Hi. At the end of the installation, did you change the boot priority giving it to the OS you just installed? It is possible that there is still some leftover of Garuda Linux, before proceeding with the installation have you formatted the whole disk (or the empty partition you needed)? Also, it might be important to check in the UEFI BIOS that RAID mode is disabled, and, if so, set AHCI instead.

Hi, thanks for the quick reply.
So, for the boot priority I checked and it was HDD > USB > ODD > LAN, also tried swapping USB with HDD but no luck. We can boot to USB fine, but without USB after finishing install it just says no bootable device.
As for the “Garuda leftover” I’m not sure, I will post below a print of the installation menu, we selected “Erase Disk” option with swap with hibernation on, on the partition garuda was installed:

For the UEFI BIOS part, I don’t see any way to change RAID mode, can only swap from UEFI to CSM, I will show pictures of the BIOS below:



And here is system configuration:

Do you think there can be Garuda leftover as you mention the way the partitions were set up ?

Once on Calamares you select “erase disk”, it actually does for real, so there is nothing left installed.

Is it possible that GRUB has not been installed? You installed it on the root as specified by Calamares, right? Just to better understand if the OS has been installed, use Parrot in live mode (via your USB) and see if the HDD is recognized and the Parrot label appears with it. About the BIOS everything seems ok, at least try to disable the secure boot.

I am also suspecting this is some problem with grub…
We reinstalled again on a different USB drive, this time actually manually deleted all paritions with gparted and ran the installer with the “erase disk option” to clean install it from there. The system only has that HDD.
Here is an fdisk output we tried during live boot:
sda is the HDD we installed on

We can see the HDD is recognized in the file explorer but I don’t know about the Parrot label (?) is there a way to check that ?
Here is what appears on the file explorer:

Also we ran a smartctl test to see if there were any problems on the hard drive I’m sending the output in the pastebin below, but I don’t see anything wrong:

As for the BIOS, secure boot disabled still no success.
Could it really be something with grub? I though it comes with the installer and did nothing about it.

Go to bios >
Advanced > boot > boot configuration > network boot - disable.
Advanced > boot > boot priority, check to see what is listed under boot drive order.

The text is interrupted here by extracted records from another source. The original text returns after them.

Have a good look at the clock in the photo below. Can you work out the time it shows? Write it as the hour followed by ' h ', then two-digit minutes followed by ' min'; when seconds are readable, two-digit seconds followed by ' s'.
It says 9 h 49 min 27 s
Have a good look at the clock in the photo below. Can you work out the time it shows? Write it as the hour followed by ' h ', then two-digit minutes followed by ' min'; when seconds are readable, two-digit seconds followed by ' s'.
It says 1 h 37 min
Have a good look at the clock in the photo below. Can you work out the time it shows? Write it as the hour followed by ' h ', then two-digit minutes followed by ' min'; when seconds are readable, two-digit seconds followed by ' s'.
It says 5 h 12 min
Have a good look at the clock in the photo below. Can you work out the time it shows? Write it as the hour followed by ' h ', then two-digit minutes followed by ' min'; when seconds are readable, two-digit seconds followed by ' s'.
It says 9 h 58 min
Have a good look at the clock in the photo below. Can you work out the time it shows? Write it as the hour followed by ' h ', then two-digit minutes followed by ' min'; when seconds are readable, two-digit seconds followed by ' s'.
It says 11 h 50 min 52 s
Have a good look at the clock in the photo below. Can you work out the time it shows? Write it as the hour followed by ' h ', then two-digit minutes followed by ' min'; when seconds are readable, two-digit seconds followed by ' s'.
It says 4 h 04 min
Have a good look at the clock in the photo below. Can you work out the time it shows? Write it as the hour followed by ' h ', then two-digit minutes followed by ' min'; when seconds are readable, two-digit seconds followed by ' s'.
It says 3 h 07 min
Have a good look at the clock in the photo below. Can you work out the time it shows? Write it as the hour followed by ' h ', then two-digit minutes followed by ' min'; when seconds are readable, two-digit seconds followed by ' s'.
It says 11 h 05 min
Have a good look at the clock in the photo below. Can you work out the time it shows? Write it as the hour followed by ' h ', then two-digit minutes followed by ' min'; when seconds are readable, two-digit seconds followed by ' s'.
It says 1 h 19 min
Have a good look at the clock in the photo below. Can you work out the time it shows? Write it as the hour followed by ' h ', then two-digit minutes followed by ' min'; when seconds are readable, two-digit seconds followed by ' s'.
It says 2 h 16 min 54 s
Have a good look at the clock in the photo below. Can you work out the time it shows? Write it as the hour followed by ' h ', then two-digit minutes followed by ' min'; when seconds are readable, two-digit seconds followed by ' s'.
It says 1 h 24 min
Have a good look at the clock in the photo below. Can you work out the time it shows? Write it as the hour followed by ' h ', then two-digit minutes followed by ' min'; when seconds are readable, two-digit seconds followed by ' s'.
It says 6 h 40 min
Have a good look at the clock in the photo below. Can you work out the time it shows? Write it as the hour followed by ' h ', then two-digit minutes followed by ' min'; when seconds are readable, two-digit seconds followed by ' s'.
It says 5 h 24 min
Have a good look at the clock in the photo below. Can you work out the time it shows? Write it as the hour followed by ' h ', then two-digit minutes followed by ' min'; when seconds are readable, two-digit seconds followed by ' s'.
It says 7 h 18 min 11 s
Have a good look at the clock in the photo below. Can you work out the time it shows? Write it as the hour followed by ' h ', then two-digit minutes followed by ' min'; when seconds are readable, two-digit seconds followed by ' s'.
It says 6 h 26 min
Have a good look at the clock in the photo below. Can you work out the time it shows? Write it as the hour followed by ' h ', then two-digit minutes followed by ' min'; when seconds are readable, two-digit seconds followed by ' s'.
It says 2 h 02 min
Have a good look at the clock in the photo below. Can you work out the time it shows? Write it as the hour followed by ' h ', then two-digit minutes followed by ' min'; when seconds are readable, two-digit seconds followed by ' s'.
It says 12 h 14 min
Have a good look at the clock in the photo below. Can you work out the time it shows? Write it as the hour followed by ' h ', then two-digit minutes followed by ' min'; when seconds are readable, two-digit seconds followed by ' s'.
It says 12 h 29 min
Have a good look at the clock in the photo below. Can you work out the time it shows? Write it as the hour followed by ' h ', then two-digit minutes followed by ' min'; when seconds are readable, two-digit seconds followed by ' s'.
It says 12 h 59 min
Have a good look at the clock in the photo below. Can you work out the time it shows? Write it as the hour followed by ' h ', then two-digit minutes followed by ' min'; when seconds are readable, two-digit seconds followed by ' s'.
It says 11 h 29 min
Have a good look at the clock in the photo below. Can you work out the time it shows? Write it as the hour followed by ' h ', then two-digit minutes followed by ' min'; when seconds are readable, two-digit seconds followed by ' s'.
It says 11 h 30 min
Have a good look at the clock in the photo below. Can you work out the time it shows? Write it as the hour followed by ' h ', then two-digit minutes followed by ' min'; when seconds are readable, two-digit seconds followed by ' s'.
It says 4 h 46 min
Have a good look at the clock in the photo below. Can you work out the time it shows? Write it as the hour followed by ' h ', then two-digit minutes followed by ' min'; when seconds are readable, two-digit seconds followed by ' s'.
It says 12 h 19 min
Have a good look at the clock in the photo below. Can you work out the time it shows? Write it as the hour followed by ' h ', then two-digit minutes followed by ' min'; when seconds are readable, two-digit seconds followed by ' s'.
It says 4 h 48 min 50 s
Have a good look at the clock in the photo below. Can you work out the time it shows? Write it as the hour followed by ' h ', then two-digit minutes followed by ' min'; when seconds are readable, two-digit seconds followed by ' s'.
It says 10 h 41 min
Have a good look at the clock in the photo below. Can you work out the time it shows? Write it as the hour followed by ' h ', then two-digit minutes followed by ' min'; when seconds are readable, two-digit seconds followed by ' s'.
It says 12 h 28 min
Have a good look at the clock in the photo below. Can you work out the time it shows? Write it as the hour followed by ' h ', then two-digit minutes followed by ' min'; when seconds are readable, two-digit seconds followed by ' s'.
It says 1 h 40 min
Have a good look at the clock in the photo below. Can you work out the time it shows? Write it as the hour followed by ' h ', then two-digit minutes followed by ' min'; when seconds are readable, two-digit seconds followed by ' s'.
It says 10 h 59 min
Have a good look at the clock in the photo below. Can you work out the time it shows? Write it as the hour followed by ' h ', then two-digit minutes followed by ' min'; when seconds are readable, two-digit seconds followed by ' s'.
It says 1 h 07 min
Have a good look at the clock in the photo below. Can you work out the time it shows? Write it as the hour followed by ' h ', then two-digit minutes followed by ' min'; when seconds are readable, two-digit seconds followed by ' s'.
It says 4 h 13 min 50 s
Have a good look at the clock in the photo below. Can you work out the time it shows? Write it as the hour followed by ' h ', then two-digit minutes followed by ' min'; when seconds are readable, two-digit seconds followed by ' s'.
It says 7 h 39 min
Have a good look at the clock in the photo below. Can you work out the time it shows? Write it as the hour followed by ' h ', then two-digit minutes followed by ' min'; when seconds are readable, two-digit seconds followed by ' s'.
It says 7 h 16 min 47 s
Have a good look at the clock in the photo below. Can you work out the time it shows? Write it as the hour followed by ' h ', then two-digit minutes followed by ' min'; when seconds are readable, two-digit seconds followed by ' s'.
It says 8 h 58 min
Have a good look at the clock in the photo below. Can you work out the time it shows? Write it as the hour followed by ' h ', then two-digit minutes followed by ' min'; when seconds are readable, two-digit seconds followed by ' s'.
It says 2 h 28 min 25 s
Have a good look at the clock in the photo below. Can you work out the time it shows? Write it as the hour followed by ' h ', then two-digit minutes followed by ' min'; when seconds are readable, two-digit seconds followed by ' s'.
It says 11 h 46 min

No, at this point it is not the HDD (it can last for quite a while :)).

Then the system seems to be installed (look at the partitions, there is swap too), so it is. At this point it might be GRUB that isn’t installed, Calamares usually does unless you gave it some weird path at the beginning (like in sda instead of /). Try to reinstall it or if you want to try to restore it you can read our guide.

Just finished following the grub restoration guide you linked and still no success :(. At this point I feel like I’ve gone through everything now. The system was running Garuda fine-ish was just a bit slow due to having only 3GB of RAM, also ran lubuntu fine previous to Garuda. Doesn’t make much sense not being able to boot up now, since the HDD is fine…

@rafabro did you disable it?

When it’s enabled it first tries to boot from network
read more

We tried to find that in BIOS but didn’t see any network boot option, only have boot order available and boot mode

UPDATE:
So, after failing everything so far we decided to clean the HDD again and install Windows to see if it was really okay and it worked “fine”. Fine in the sence that it’s alive, but very very slow do to the old system specs and low RAM, hence why we wanted to use Parrot home. Then, for the sake of it we tried to Dual Boot with the option to “Substitute Partition” on Calamares:


And now everything works, lol. Grub and Parrot boot fine… Any thoughts on this?
Ideally I wanted to have Parrot as the primary OS just to try to get the best performance possible out of the OS, but as for now it works fine.

Basically you are just dual booting
And as windows bootloader worked, grub is also placed the same way over it and hence yeah… Working!
Enjoy :smiley:
Before this did you try manual partitioning after failing through erase disk?

Yes I tried two times actually, the first one I used ext4 as filesystem and then read somewhere Parrot uses brtfs, so idk if that’s a problem? But anyway I tried a second time manually with all the recommended partitions and still no luck.
So, just to be clear this way is Windows Boot Loader being responsible for booting the system, or does Grub run before Windows Boot Loader? Because I’m struggling to understand why Parrot wouldn’t work single-handedly even after I made sure to manually install Grub as @danterolle suggested here

Parrot uses BTRFS by default, but it has little to do with it IMO. The problem here is/was with GRUB (and in fact now in dual boot you can boot it), in fact I was almost going to suggest you to use boot-repair (google it, that could be useful) for the bootloader. Because I have installed Parrot several times in a single entire hdd/ssd and I have never had similar problems, but with GRUB yes.

Once you install GRUB, it handles all the OS installed, the Windows Boot Loader is just for booting Windows.